(Task to carry out): As the answer, give exactly the lines of the records below from the one with "e mange muligheder" through the one with "acias a la posibilidad que te ofr", ends included and pictures left out.

(Data extract):
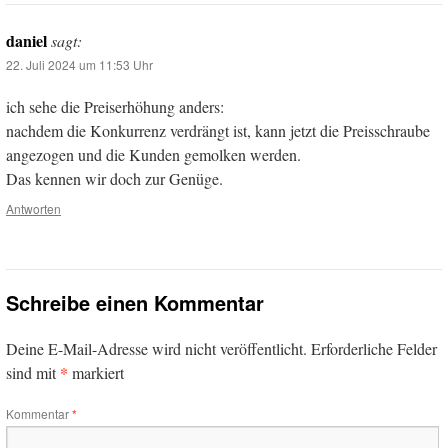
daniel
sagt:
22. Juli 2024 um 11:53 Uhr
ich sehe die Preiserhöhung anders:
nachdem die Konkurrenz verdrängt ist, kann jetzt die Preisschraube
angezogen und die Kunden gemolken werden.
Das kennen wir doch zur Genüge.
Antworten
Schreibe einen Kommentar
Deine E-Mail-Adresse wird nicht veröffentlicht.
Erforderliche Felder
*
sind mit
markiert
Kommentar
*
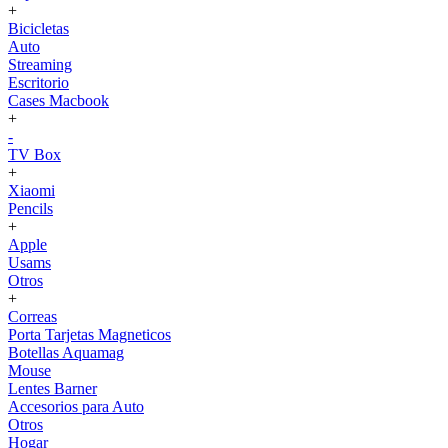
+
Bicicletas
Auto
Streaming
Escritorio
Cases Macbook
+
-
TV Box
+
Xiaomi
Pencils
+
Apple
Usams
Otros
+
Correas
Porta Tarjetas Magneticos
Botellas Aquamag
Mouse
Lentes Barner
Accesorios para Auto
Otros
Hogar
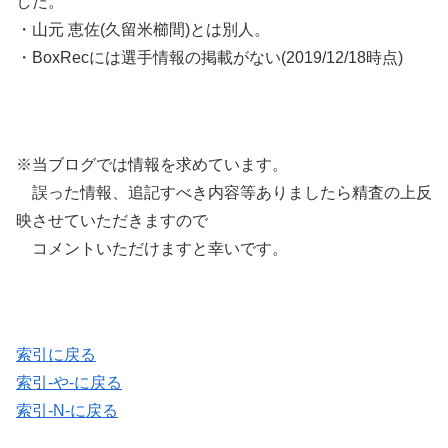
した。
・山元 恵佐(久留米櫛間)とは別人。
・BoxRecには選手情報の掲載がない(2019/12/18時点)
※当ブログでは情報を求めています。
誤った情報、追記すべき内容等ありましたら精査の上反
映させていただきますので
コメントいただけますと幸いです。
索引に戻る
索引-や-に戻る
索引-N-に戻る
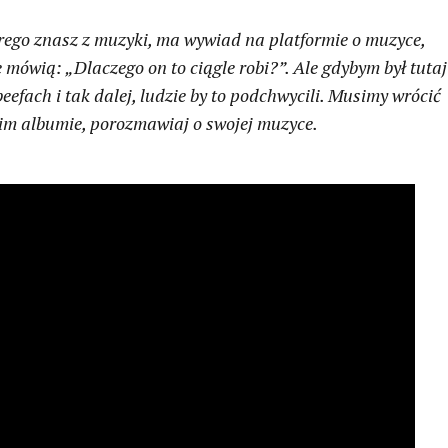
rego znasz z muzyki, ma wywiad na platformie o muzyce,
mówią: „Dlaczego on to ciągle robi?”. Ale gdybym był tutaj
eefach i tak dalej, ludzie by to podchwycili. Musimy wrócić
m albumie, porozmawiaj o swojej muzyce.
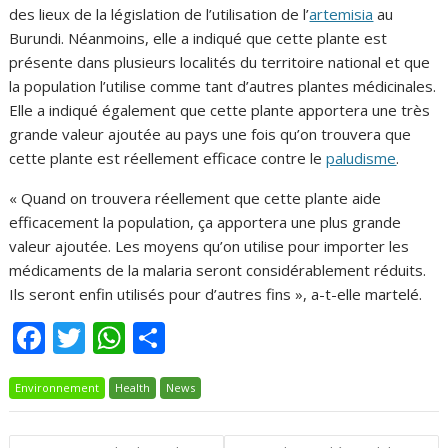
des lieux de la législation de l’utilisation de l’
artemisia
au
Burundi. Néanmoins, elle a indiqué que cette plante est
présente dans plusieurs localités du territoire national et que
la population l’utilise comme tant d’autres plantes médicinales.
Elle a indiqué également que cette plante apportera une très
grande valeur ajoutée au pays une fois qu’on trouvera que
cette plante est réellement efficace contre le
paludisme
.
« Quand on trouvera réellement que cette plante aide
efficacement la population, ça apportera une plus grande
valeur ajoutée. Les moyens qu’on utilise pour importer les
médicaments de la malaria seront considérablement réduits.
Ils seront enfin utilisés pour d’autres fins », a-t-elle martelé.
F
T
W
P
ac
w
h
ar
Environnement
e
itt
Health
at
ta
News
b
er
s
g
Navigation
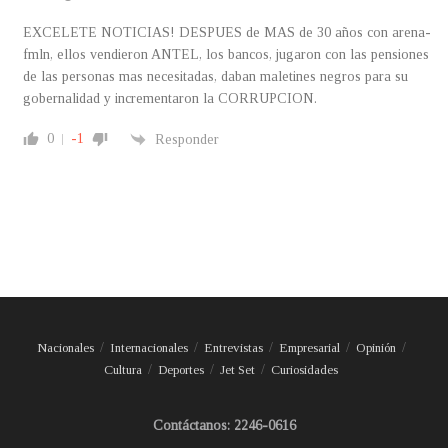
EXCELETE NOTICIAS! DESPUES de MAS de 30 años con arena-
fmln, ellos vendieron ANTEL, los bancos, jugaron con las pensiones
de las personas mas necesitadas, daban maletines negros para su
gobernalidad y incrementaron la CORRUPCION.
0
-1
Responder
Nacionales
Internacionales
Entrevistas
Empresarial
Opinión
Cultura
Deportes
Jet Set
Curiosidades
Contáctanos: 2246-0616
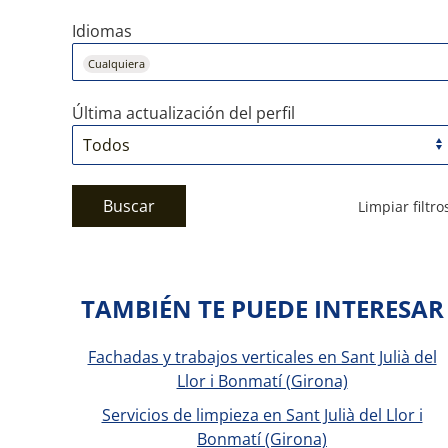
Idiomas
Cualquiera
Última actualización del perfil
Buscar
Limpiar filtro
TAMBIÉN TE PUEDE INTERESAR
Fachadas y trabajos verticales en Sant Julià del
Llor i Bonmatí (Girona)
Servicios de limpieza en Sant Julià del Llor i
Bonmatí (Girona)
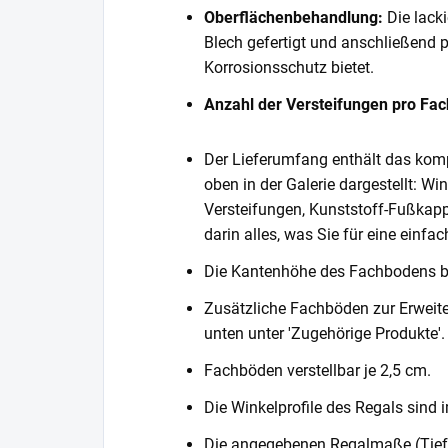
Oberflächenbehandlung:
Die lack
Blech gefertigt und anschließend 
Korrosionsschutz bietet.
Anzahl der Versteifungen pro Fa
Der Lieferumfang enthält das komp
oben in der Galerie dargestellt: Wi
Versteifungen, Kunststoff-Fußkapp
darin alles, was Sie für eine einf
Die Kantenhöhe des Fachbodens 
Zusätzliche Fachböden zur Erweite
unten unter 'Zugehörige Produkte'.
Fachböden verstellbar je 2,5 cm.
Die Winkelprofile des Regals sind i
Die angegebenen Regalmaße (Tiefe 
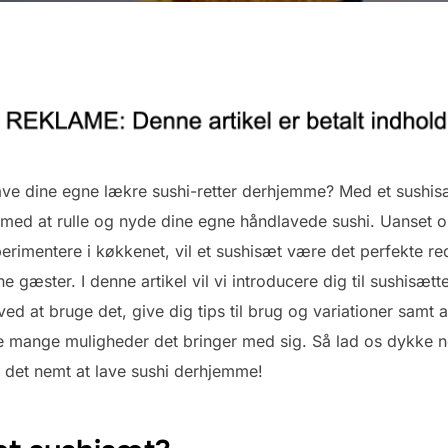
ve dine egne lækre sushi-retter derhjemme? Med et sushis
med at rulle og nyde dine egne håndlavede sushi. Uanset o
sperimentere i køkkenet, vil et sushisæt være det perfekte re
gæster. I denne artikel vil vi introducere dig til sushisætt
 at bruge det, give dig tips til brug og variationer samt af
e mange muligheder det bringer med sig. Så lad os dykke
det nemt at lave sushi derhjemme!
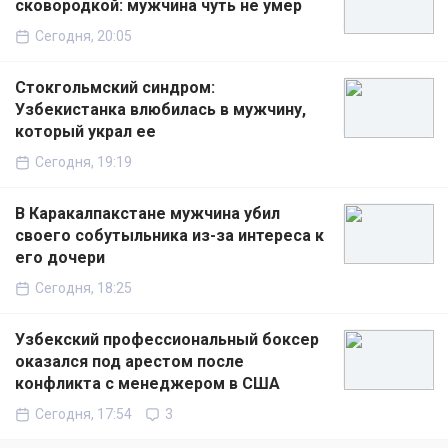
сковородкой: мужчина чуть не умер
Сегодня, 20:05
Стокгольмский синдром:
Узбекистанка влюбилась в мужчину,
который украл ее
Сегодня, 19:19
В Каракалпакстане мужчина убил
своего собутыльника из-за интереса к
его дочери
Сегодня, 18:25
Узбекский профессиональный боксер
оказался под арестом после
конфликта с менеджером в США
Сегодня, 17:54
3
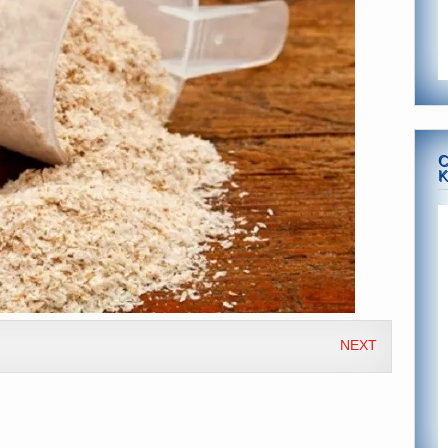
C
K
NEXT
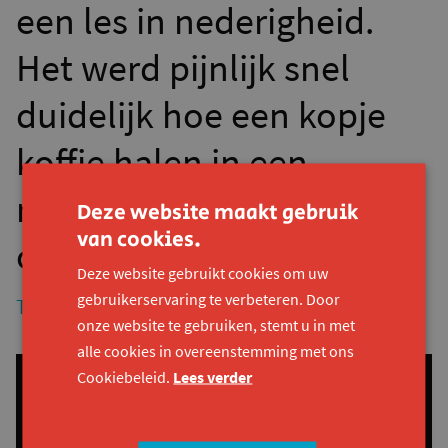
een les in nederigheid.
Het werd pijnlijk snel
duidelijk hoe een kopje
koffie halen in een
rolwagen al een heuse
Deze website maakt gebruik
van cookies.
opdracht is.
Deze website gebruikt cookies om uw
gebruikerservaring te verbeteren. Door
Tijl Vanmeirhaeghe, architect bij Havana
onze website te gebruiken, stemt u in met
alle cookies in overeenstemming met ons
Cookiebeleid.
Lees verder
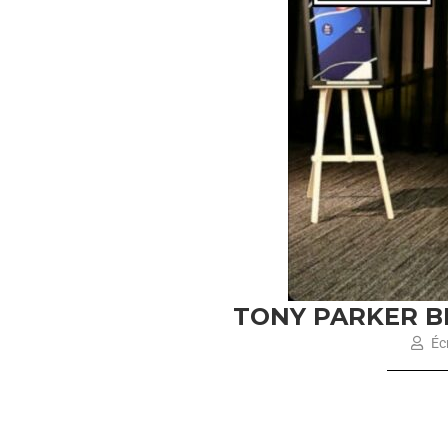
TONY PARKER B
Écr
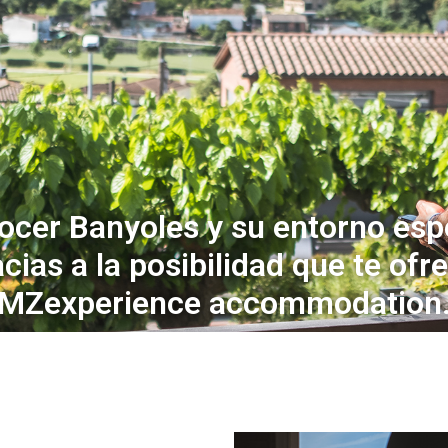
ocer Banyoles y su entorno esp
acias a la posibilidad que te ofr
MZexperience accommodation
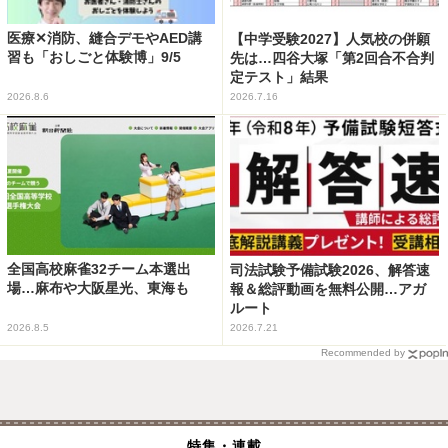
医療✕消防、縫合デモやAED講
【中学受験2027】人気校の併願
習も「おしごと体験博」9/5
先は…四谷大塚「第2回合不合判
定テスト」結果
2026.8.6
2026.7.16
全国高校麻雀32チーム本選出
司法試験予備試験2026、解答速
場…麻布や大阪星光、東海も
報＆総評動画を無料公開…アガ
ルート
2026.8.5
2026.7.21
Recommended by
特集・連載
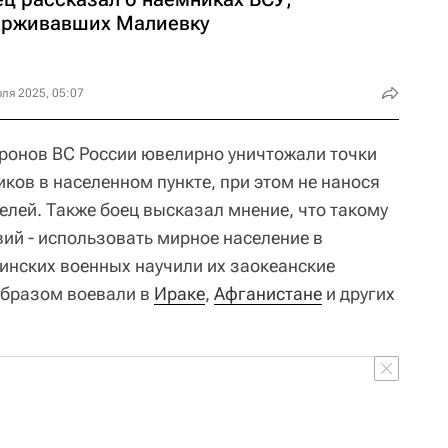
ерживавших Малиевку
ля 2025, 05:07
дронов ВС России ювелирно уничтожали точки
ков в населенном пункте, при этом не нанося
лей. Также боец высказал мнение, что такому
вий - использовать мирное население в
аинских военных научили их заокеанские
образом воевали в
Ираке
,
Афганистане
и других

(Exercise response):
e mange muligheder det bringer med sig. Så lad os dykke
det nemt at lave sushi derhjemme!
сковородкой: мужчина чуть не умер
Сегодня, 20:05
Стокгольмский синдром:
Узбекистанка влюбилась в мужчину,
который украл ее
Сегодня, 19:19
В Каракалпакстане мужчина убил
своего собутыльника из-за интереса к
его дочери
Сегодня, 18:25
Узбекский профессиональный боксер
оказался под арестом после
конфликта с менеджером в США
Сегодня, 17:54
3
C
K
NEXT
een les in nederigheid.
Het werd pijnlijk snel
duidelijk hoe een kopje
koffie halen in een
rolwagen al een heuse
Deze website maakt gebruik
van cookies.
opdracht is.
Deze website gebruikt cookies om uw
gebruikerservaring te verbeteren. Door
Tijl Vanmeirhaeghe, architect bij Havana
onze website te gebruiken, stemt u in met
alle cookies in overeenstemming met ons
Cookiebeleid.
Lees verder
TONY PARKER B
Écr
ocer Banyoles y su entorno esp
acias a la posibilidad que te ofr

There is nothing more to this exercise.